* [WHAT YOU WILL DO] Please change "Mese" to "Settimana" in the lines from the line with "Questionario per la raccolta delle opinioni" up to and including the line with "Note legali". Write out only those lines, with everything else unchanged.

[Records from a data collection]
##############################

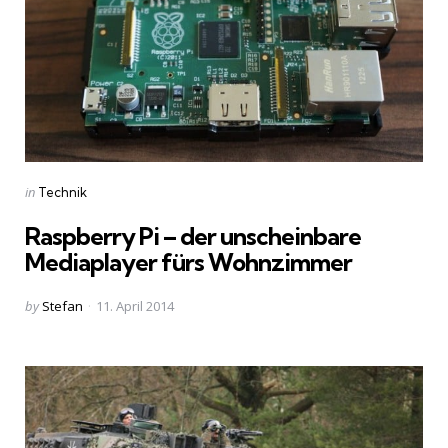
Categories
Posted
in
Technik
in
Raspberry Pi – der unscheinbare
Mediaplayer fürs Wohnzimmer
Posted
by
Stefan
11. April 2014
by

##############################

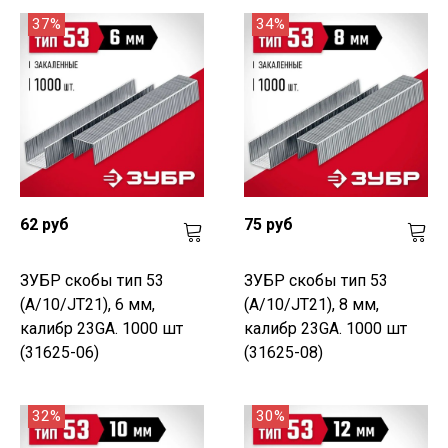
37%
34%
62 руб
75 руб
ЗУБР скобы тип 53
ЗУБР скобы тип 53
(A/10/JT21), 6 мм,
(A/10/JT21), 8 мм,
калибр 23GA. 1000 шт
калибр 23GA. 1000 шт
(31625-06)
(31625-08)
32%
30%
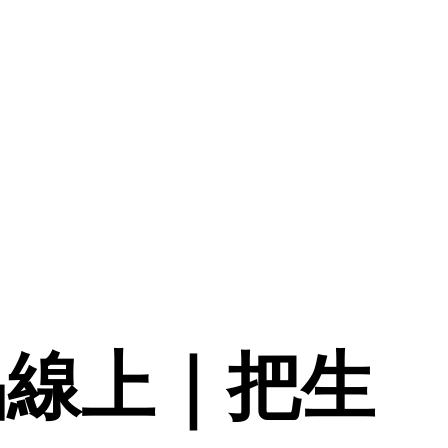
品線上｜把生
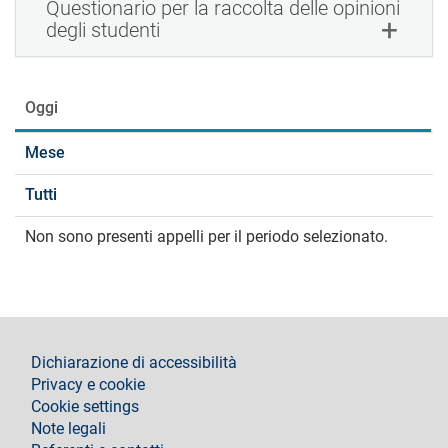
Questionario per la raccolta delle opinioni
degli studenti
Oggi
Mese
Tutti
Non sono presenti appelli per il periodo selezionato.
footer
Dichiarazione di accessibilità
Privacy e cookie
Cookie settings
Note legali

##############################

* [SOLUTION]
Questionario per la raccolta delle opinioni
degli studenti
Oggi
Settimana
Tutti
Non sono presenti appelli per il periodo selezionato.
footer
Dichiarazione di accessibilità
Privacy e cookie
Cookie settings
Note legali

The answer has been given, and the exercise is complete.